More than 16 million Americans - seven per cent - now have oral HPV, a sexually transmitted virus more commonly linked with both cervical cancer and mouth cancer.

According to the first nationwide estimate, the human papilloma virus is increasingly recognized as a major cause of oral cancers affecting the back of the tongue and tonsil area.
Smoking and heavy drinking are also key causes.

Until now, it was not known how many people have oral HPV infections.

The nationally representative study is based on 30-second gargle tests given to about 5,500 people in a 2009 to 2010 government health survey. Their mouthwash samples were tested for HPV. The results were published online on Thursday in the Journal of the American Medical Association.

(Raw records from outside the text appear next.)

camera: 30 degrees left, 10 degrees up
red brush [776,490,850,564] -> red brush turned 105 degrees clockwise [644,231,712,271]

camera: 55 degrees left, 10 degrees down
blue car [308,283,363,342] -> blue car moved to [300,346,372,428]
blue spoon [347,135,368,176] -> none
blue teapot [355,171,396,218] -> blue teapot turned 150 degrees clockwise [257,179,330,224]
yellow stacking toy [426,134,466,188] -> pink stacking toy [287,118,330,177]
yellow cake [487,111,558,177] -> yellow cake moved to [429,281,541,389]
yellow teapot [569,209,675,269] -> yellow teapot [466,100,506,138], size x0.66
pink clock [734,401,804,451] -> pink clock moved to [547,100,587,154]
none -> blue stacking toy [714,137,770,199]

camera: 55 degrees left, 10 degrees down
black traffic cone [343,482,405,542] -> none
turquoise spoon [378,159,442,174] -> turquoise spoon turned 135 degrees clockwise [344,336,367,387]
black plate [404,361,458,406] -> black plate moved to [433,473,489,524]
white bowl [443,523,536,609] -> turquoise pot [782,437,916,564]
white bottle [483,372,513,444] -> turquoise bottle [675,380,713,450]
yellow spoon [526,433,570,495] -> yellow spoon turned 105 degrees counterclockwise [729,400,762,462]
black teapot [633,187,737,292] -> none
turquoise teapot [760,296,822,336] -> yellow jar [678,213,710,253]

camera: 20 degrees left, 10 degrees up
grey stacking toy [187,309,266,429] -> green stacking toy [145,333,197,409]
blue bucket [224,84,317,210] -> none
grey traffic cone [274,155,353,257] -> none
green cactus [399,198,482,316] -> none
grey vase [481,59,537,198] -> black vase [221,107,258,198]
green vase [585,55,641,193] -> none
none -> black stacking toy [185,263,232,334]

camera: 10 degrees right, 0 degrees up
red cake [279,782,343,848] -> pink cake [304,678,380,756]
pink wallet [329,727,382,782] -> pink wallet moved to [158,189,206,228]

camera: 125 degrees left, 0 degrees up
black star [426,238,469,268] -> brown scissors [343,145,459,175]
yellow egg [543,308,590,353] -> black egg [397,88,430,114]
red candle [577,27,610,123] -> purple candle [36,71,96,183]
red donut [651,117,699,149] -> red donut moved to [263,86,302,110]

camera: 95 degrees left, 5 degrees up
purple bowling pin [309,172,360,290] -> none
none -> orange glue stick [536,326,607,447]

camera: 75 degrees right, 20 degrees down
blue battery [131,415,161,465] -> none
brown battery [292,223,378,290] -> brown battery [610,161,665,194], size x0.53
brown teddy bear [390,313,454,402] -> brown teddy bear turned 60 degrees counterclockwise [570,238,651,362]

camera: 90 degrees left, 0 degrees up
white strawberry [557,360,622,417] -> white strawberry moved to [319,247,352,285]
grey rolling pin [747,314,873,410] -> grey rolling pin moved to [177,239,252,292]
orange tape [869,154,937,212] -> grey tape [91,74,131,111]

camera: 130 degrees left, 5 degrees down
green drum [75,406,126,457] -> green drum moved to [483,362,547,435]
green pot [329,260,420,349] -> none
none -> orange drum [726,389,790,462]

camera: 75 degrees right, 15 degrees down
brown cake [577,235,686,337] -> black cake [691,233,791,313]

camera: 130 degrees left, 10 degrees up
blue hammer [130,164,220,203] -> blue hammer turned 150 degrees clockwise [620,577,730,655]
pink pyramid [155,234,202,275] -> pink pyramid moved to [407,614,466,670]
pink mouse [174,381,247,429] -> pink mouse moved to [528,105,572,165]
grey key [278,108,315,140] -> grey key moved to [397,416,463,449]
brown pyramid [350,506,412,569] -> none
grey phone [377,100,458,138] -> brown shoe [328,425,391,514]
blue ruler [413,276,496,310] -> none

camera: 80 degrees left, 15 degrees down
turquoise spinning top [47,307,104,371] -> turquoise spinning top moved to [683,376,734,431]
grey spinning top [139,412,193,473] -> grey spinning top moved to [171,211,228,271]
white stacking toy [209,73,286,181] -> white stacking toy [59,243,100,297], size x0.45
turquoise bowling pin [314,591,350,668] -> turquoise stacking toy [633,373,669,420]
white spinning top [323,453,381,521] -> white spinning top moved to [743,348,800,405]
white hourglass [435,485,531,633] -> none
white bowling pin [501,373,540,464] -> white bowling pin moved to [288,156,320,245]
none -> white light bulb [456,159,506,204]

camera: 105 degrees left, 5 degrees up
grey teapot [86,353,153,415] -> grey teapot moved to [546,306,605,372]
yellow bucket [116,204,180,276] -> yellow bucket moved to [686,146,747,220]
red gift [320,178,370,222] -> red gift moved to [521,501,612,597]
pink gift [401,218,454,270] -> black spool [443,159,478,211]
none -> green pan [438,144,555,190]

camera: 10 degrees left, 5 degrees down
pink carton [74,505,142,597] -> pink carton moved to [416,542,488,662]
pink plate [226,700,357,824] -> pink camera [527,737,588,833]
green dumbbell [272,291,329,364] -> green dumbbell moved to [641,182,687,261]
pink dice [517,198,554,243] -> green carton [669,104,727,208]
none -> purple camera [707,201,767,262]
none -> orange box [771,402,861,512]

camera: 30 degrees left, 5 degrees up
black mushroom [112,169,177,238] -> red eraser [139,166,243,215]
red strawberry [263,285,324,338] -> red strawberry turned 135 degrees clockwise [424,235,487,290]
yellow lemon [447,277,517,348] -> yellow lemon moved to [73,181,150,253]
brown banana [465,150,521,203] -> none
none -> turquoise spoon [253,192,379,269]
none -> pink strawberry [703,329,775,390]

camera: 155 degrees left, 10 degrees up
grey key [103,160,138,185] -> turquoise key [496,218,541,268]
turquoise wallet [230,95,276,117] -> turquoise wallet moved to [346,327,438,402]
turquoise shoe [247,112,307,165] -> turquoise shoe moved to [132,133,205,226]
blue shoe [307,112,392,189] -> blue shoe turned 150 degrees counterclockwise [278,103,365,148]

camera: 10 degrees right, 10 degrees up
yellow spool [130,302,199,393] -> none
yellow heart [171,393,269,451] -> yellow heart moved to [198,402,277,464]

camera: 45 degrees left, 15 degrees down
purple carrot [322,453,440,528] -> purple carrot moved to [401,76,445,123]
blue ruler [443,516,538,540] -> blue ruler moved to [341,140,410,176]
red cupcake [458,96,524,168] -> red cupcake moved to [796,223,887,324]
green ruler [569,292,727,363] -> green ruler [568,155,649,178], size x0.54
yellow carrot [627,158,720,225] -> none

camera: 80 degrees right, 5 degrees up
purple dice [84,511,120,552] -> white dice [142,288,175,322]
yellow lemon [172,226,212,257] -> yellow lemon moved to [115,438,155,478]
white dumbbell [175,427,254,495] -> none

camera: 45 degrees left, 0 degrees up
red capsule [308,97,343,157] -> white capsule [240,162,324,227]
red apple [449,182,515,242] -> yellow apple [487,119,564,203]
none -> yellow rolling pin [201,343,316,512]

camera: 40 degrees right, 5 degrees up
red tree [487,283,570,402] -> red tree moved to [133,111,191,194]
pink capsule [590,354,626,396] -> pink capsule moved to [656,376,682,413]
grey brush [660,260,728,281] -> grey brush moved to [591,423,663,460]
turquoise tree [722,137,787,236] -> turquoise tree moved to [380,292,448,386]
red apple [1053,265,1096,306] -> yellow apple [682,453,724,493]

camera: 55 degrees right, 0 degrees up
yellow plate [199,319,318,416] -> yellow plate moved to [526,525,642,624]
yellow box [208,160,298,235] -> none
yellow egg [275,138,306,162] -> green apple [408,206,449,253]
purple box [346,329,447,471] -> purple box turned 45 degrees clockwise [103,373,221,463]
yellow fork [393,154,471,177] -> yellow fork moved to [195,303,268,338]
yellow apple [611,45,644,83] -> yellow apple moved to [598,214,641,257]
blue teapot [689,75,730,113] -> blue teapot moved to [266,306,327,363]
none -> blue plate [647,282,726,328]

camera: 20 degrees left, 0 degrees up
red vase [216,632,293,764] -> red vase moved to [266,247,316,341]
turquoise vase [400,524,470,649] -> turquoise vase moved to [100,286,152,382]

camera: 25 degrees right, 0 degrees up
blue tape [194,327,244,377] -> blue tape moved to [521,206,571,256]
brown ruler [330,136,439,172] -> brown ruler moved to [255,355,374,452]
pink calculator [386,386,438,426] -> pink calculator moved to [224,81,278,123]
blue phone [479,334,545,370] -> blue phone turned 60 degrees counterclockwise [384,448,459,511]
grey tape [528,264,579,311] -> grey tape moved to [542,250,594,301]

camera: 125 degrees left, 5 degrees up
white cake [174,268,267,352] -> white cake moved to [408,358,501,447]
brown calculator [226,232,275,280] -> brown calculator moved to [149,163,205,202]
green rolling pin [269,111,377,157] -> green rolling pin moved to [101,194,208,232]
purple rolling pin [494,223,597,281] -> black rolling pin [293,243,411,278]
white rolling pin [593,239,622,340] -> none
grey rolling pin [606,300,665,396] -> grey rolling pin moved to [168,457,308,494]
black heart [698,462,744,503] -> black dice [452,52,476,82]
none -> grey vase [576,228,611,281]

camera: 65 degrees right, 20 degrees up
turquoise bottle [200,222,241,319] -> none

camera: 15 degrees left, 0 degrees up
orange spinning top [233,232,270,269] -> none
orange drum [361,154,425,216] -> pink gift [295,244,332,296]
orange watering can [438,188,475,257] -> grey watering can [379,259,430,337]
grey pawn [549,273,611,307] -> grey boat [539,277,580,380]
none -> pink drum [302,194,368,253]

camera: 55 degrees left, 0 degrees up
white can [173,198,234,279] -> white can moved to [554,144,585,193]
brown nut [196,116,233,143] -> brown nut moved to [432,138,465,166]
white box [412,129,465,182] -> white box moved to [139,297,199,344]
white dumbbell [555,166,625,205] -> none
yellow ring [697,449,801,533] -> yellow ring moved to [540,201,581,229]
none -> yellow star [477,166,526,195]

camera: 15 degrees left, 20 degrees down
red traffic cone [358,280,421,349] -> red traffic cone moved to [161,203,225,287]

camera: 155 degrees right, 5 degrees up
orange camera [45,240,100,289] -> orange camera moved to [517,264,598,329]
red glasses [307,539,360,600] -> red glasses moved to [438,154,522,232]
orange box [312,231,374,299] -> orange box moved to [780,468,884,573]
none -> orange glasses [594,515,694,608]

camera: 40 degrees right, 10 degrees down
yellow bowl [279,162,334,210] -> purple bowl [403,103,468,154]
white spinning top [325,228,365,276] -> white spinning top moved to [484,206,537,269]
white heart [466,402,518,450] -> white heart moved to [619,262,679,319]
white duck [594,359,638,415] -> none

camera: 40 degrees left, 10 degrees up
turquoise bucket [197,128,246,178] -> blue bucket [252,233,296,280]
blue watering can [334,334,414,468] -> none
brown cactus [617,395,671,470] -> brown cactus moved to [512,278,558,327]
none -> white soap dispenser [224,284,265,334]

Overall, seven per cent of Americans aged 14 to 69 are infected, the study found. But the results are not cause for alarm. While mouth cancers are on the rise – probably from oral sex – most people with oral HPV will never develop cancer. There are many types of HPV, but one in particular, known as HPV-16, is most strongly linked with oral cancer and also is a common cause of cervical cancer. That form was found in about one per cent of people studied, translating to about two million Americans. So most don't have the kind most strongly linked to cancer.

Tests for oral HPV are costly and mainly used in research. Still, experts say the study provides important information for future research that could increase knowledge about who is most at risk for oral cancer and ways to prevent the disease.

Dr Maura Gillison, the lead author and a researcher at Ohio State University, said the study 'provides us some reassurance' that most people with oral HPV will not get oral cancer. Millions may have oral HPV, but fewer than 15,000 Americans get HPV-linked oral cancer each year. She said the study should prompt research into whether the existing vaccines for cervical cancer protect against oral HPV, too. Dr Gillison has consulted with Merck & Co., and GlaxoSmithKline, makers of HPV vaccines. Ohio State, Merck and the National Cancer Institute helped pay for the study.

Dr Ezra Cohen, a head and neck cancer specialist at the University of Chicago, said the study provides important information confirming similarities in risk factors for HPV oral infections and oral cancer. For example, oral HPV was more common in men than women – ten per cent versus almost four per cent, in smokers, and in people who had many sexual partners. People aged 55 to 59 were most at risk. Sexual activity was a strong risk factor, including oral sex. Oral HPV infection rates were much lower than previous estimates for HPV affecting the cervix and other genital areas, suggesting that the mouth might somehow be more resistant to infection, according to a journal editorial.

Dr Hans Schlecht , the editorial author and an infectious disease specialist at Drexel University in Philadelphia, said the study provides fodder for researching how some infections lead to cancer and identifying ways to detect and treat HPV-related oral lesions before they turn into cancer. Unlike non-HPV cancers easily seen in the front of the mouth, HPV-linked tumors in the rear tongue and tonsil area are often hard to detect. Schlecht emphasized the importance of knowing symptoms of these cancers, which can include a sore throat, difficulty swallowing, ear pain and swollen lymph nodes in the neck.